Davis went down with a quadriceps injury late in the season and LSU looked dead in the water heading into a home tilt with defending national champion and 3rd-ranked Florida. However, the Big Baby-less Tigers throttled the Gators beating the eventual national champions 66-56.
Brady tried to boost his team in the wake of the Florida win saying "we ain't dead yet."
But LSU split the final two games with a loss at Auburn and a win over South Carolina in the home finale.
In the SEC Tournament, the Tigers faced a daunting task of having to win four days in four games to reach the Big Dance. LSU started on a high note beating No. 22 Tennessee 76-67 in overtime. But Ole Miss ended LSU's brief hopes of a tournament run with an 80-60 drubbing bouncing the Tigers from the tournament.
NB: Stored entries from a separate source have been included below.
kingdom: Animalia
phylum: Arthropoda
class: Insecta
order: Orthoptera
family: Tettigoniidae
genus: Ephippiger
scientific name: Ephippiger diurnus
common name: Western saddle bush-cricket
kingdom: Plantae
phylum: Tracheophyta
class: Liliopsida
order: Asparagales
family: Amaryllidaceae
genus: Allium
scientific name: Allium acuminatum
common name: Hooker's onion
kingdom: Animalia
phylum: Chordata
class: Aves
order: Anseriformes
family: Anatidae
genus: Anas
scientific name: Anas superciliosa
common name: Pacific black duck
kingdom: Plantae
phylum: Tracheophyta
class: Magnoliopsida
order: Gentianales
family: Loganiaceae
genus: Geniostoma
"Without getting specific, we just never had the chemistry we had the year prior," Brady said. "There were 7 games we lost by four points or less, two of them at the buzzer. Whereas, the year before that, we were able to win all those games. The chemistry that was not developed lent itself to not being able to win close games. Win did beat four teams in the top 20, two of those teams in the top 10."
The Tigers grasped to a slim hope of getting into the NIT, granted LSU had name recognition from the previous season. Also, the Tigers had four impressive wins over ranked opponents.
But the committee didn't see it that way.
In the same building, the Georgia Dome, in which LSU beat Texas a year earlier to reach the Final Four, the Tigers played their final game with a 20-point loss to the Rebels.
"Our team, at times, played as well as we thought it would have but the most disappointing thing was the inconsistency we played with which lent itself to not being able to win or finish close games," Brady said. "You know, we win four of those seven games and instead of 17 wins you're 21-11 and going to the NCAA tournament."
When asked could he go back and change anything, Brady said he might have tried to quell some of the hype surrounding his team, heading into the season.
"I would have probably scaled down some of the early media attention generated from the Final Four season with Glen Davis coming back and a couple of other players like Tasmin and Garrett that had some championship experience," Brady said. "I would have scaled down the media attention early on…we probably didn't handle that as well as we should have and we got the focus off the team which I think during the course of the season hurt our camaraderie and our chemistry."
And for the upcoming season?
"This year's challenge with us is to develop the proper chemistry and be able to win the close games as we did a year ago when we went to the Final Four," Brady said.